#### [The problem]
Copy every line of text in the data below character for character, in the same order, and leave the pictures out of your answer.

#### [Available data]
———

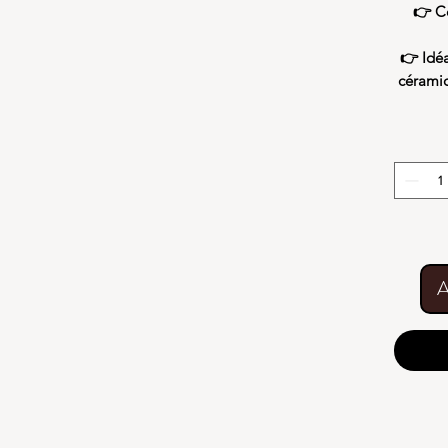
👉 C
👉 Idéa
céramiq
A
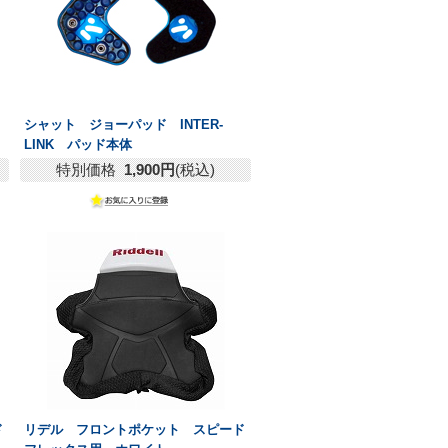
シャット ジョーパッド INTER-
LINK パッド本体
特別価格
1,900円
(税込)
ド
リデル フロントポケット スピード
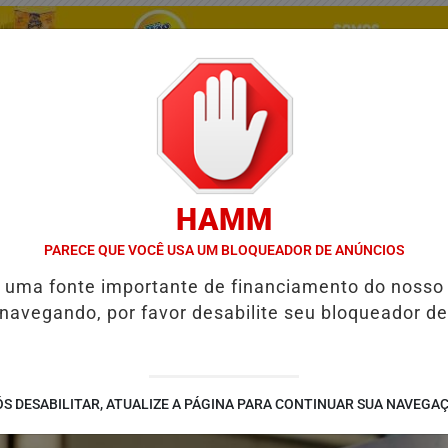
A
HAMM
PARECE QUE VOCÊ USA UM BLOQUEADOR DE ANÚNCIOS
/
/
/
/
TES
GUIA COMERCIAL
NOTÍCIAS
FUTEBOL
V
é uma fonte importante de financiamento do nosso
 navegando, por favor desabilite seu bloqueador de
 MUNICÍPIOS
GOVERNO DE GOIÁS ENTREGA 60 CASAS A CUSTO ZE
S DESABILITAR, ATUALIZE A PÁGINA PARA CONTINUAR SUA NAVEGA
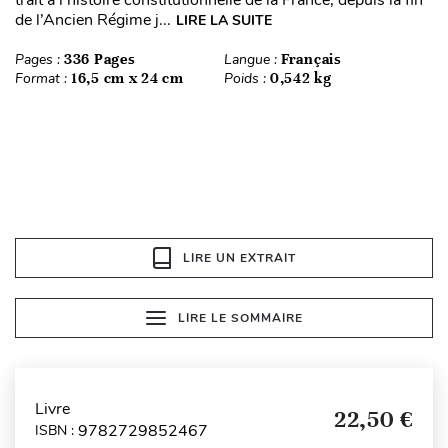
de l’Ancien Régime j...
LIRE LA SUITE
Pages :
336 Pages
Langue :
Français
Format :
16,5 cm x 24 cm
Poids :
0,542 kg
LIRE UN EXTRAIT
LIRE LE SOMMAIRE
Livre
22,50 €
9782729852467
ISBN :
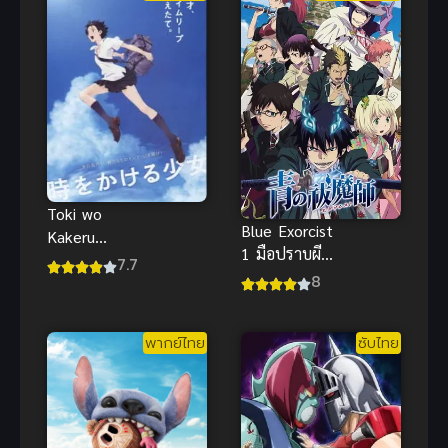
SP พากย์ไทย
Toki wo
Blue Exorcist
Kakeru
1 มือปราบผี
Shoujo กระ
7.7
พันธุ์ซาตาน
8
โดดจั้มพ์ทะลุ
ข้ามเวลา
พากย์ไทย
พากย์ไทย
ซับไทย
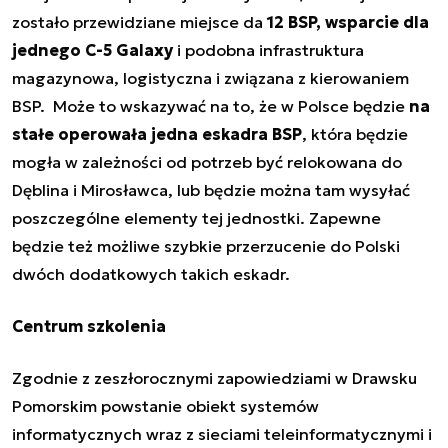
zostało przewidziane miejsce da
12 BSP, wsparcie dla
jednego C-5 Galaxy
i podobna infrastruktura
magazynowa, logistyczna i związana z kierowaniem
BSP. Może to wskazywać na to, że w Polsce będzie
na
stałe operowała jedna eskadra BSP
, która będzie
mogła w zależności od potrzeb być relokowana do
Dęblina i Mirosławca, lub będzie można tam wysyłać
poszczególne elementy tej jednostki. Zapewne
będzie też możliwe szybkie przerzucenie do Polski
dwóch dodatkowych takich eskadr.
Centrum szkolenia
Zgodnie z zeszłorocznymi zapowiedziami w Drawsku
Pomorskim powstanie obiekt systemów
informatycznych wraz z sieciami teleinformatycznymi i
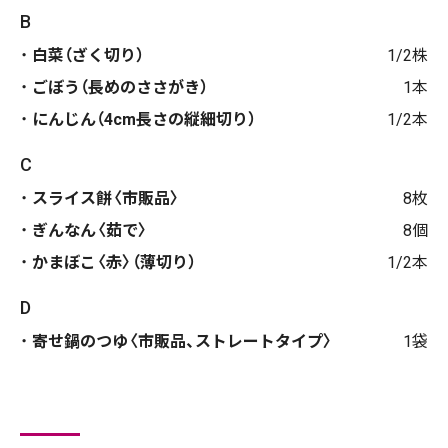
B
白菜（ざく切り）
1/2株
ごぼう（長めのささがき）
1本
にんじん（4cm長さの縦細切り）
1/2本
C
スライス餅〈市販品〉
8枚
ぎんなん〈茹で〉
8個
かまぼこ〈赤〉（薄切り）
1/2本
D
寄せ鍋のつゆ〈市販品、ストレートタイプ〉
1袋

———

#### [Written answer]
👉 C
👉 Idéa
céramiq
A
シャット ジョーパッド INTER-
LINK パッド本体
特別価格
1,900円
(税込)
ド
リデル フロントポケット スピード
A
HAMM
PARECE QUE VOCÊ USA UM BLOQUEADOR DE ANÚNCIOS
/
/
/
/
TES
GUIA COMERCIAL
NOTÍCIAS
FUTEBOL
V
é uma fonte importante de financiamento do nosso
 navegando, por favor desabilite seu bloqueador de
 MUNICÍPIOS
GOVERNO DE GOIÁS ENTREGA 60 CASAS A CUSTO ZE
S DESABILITAR, ATUALIZE A PÁGINA PARA CONTINUAR SUA NAVEGA
de l’Ancien Régime j...
LIRE LA SUITE
Pages :
336 Pages
Langue :
Français
Format :
16,5 cm x 24 cm
Poids :
0,542 kg
LIRE UN EXTRAIT
LIRE LE SOMMAIRE
Livre
22,50 €
9782729852467
ISBN :
SP พากย์ไทย
Toki wo
Blue Exorcist
Kakeru
1 มือปราบผี
Shoujo กระ
7.7
พันธุ์ซาตาน
8
โดดจั้มพ์ทะลุ
ข้ามเวลา
พากย์ไทย
พากย์ไทย
ซับไทย
zostało przewidziane miejsce da
12 BSP, wsparcie dla
jednego C-5 Galaxy
i podobna infrastruktura
magazynowa, logistyczna i związana z kierowaniem
BSP. Może to wskazywać na to, że w Polsce będzie
na
stałe operowała jedna eskadra BSP
, która będzie
mogła w zależności od potrzeb być relokowana do
Dęblina i Mirosławca, lub będzie można tam wysyłać
poszczególne elementy tej jednostki. Zapewne
będzie też możliwe szybkie przerzucenie do Polski
dwóch dodatkowych takich eskadr.
Centrum szkolenia
Zgodnie z zeszłorocznymi zapowiedziami w Drawsku
Pomorskim powstanie obiekt systemów
informatycznych wraz z sieciami teleinformatycznymi i
B
白菜（ざく切り）
1/2株
ごぼう（長めのささがき）
1本
にんじん（4cm長さの縦細切り）
1/2本
C
スライス餅〈市販品〉
8枚
ぎんなん〈茹で〉
8個
かまぼこ〈赤〉（薄切り）
1/2本
D
寄せ鍋のつゆ〈市販品、ストレートタイプ〉
1袋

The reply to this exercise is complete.